■ SUPPLIED DATA ■
########################################

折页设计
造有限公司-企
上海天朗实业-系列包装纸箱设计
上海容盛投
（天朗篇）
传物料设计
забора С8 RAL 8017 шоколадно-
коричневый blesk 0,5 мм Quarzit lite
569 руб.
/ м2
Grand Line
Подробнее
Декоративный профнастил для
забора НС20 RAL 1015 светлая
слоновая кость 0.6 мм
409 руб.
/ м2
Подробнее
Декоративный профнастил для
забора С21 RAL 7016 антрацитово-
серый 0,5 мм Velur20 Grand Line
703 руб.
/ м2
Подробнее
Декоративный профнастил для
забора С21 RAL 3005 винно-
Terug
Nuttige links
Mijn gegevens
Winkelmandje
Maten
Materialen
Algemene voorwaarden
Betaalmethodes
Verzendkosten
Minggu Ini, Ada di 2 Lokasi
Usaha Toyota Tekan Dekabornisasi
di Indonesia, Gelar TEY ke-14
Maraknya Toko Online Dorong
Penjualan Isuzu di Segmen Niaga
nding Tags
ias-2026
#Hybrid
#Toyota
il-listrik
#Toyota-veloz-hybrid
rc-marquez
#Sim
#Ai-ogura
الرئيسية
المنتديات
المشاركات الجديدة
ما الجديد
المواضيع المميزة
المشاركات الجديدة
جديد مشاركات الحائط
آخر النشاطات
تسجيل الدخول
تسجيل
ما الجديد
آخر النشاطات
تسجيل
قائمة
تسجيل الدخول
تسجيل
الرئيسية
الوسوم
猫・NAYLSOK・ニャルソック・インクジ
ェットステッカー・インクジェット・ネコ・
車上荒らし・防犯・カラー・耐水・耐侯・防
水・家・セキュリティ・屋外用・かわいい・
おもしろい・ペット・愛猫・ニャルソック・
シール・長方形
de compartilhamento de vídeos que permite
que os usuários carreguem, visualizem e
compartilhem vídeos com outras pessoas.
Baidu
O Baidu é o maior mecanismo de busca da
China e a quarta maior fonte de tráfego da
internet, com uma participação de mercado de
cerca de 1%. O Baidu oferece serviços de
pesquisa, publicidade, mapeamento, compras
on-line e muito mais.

########################################

Each line from the one containing "di Indonesia, Gelar TEY ke-14" to the final line above should be written out exactly; please omit the others.

■ RESULT ■
di Indonesia, Gelar TEY ke-14
Maraknya Toko Online Dorong
Penjualan Isuzu di Segmen Niaga
nding Tags
ias-2026
#Hybrid
#Toyota
il-listrik
#Toyota-veloz-hybrid
rc-marquez
#Sim
#Ai-ogura
الرئيسية
المنتديات
المشاركات الجديدة
ما الجديد
المواضيع المميزة
المشاركات الجديدة
جديد مشاركات الحائط
آخر النشاطات
تسجيل الدخول
تسجيل
ما الجديد
آخر النشاطات
تسجيل
قائمة
تسجيل الدخول
تسجيل
الرئيسية
الوسوم
猫・NAYLSOK・ニャルソック・インクジ
ェットステッカー・インクジェット・ネコ・
車上荒らし・防犯・カラー・耐水・耐侯・防
水・家・セキュリティ・屋外用・かわいい・
おもしろい・ペット・愛猫・ニャルソック・
シール・長方形
de compartilhamento de vídeos que permite
que os usuários carreguem, visualizem e
compartilhem vídeos com outras pessoas.
Baidu
O Baidu é o maior mecanismo de busca da
China e a quarta maior fonte de tráfego da
internet, com uma participação de mercado de
cerca de 1%. O Baidu oferece serviços de
pesquisa, publicidade, mapeamento, compras
on-line e muito mais.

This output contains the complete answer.